What this task involves - In the records below, replace every "developed" with "edited" and write them out again with everything else unchanged.

Record extracts -
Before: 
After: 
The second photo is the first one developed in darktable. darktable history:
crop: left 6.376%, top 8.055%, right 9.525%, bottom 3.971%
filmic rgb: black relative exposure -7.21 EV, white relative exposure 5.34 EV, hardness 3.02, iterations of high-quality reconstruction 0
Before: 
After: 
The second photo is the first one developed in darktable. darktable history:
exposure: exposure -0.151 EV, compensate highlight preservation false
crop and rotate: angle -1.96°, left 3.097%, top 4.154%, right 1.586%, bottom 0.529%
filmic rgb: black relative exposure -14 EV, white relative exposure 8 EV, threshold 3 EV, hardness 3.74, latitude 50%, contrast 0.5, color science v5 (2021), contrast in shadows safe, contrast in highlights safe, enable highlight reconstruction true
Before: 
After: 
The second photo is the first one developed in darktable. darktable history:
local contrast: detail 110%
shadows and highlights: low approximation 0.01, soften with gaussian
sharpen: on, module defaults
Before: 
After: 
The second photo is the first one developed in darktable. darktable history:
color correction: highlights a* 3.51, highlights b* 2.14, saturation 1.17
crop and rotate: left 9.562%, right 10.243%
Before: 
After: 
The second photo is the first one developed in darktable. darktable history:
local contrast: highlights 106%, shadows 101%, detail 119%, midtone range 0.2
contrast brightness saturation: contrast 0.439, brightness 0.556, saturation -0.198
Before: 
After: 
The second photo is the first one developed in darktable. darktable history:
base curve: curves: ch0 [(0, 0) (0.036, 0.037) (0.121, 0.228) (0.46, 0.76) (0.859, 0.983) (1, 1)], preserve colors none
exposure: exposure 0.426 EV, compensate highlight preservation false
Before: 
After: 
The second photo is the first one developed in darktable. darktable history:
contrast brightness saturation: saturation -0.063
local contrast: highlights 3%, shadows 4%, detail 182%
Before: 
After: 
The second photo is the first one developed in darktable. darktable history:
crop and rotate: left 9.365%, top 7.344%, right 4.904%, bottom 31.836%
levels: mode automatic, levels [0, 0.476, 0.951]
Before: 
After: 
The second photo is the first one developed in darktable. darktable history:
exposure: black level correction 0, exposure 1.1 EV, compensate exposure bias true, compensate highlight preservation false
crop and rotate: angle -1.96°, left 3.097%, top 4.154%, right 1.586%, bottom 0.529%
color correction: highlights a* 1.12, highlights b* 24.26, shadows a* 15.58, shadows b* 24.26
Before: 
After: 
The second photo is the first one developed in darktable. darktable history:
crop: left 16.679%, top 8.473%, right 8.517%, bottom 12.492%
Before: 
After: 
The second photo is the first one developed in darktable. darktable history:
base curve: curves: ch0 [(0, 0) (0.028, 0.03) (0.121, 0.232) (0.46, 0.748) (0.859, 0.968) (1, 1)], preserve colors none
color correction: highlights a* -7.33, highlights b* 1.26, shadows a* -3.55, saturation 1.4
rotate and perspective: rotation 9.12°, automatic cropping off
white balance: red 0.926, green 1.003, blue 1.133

Full answer -
Before: 
After: 
The second photo is the first one edited in darktable. darktable history:
crop: left 6.376%, top 8.055%, right 9.525%, bottom 3.971%
filmic rgb: black relative exposure -7.21 EV, white relative exposure 5.34 EV, hardness 3.02, iterations of high-quality reconstruction 0
Before: 
After: 
The second photo is the first one edited in darktable. darktable history:
exposure: exposure -0.151 EV, compensate highlight preservation false
crop and rotate: angle -1.96°, left 3.097%, top 4.154%, right 1.586%, bottom 0.529%
filmic rgb: black relative exposure -14 EV, white relative exposure 8 EV, threshold 3 EV, hardness 3.74, latitude 50%, contrast 0.5, color science v5 (2021), contrast in shadows safe, contrast in highlights safe, enable highlight reconstruction true
Before: 
After: 
The second photo is the first one edited in darktable. darktable history:
local contrast: detail 110%
shadows and highlights: low approximation 0.01, soften with gaussian
sharpen: on, module defaults
Before: 
After: 
The second photo is the first one edited in darktable. darktable history:
color correction: highlights a* 3.51, highlights b* 2.14, saturation 1.17
crop and rotate: left 9.562%, right 10.243%
Before: 
After: 
The second photo is the first one edited in darktable. darktable history:
local contrast: highlights 106%, shadows 101%, detail 119%, midtone range 0.2
contrast brightness saturation: contrast 0.439, brightness 0.556, saturation -0.198
Before: 
After: 
The second photo is the first one edited in darktable. darktable history:
base curve: curves: ch0 [(0, 0) (0.036, 0.037) (0.121, 0.228) (0.46, 0.76) (0.859, 0.983) (1, 1)], preserve colors none
exposure: exposure 0.426 EV, compensate highlight preservation false
Before: 
After: 
The second photo is the first one edited in darktable. darktable history:
contrast brightness saturation: saturation -0.063
local contrast: highlights 3%, shadows 4%, detail 182%
Before: 
After: 
The second photo is the first one edited in darktable. darktable history:
crop and rotate: left 9.365%, top 7.344%, right 4.904%, bottom 31.836%
levels: mode automatic, levels [0, 0.476, 0.951]
Before: 
After: 
The second photo is the first one edited in darktable. darktable history:
exposure: black level correction 0, exposure 1.1 EV, compensate exposure bias true, compensate highlight preservation false
crop and rotate: angle -1.96°, left 3.097%, top 4.154%, right 1.586%, bottom 0.529%
color correction: highlights a* 1.12, highlights b* 24.26, shadows a* 15.58, shadows b* 24.26
Before: 
After: 
The second photo is the first one edited in darktable. darktable history:
crop: left 16.679%, top 8.473%, right 8.517%, bottom 12.492%
Before: 
After: 
The second photo is the first one edited in darktable. darktable history:
base curve: curves: ch0 [(0, 0) (0.028, 0.03) (0.121, 0.232) (0.46, 0.748) (0.859, 0.968) (1, 1)], preserve colors none
color correction: highlights a* -7.33, highlights b* 1.26, shadows a* -3.55, saturation 1.4
rotate and perspective: rotation 9.12°, automatic cropping off
white balance: red 0.926, green 1.003, blue 1.133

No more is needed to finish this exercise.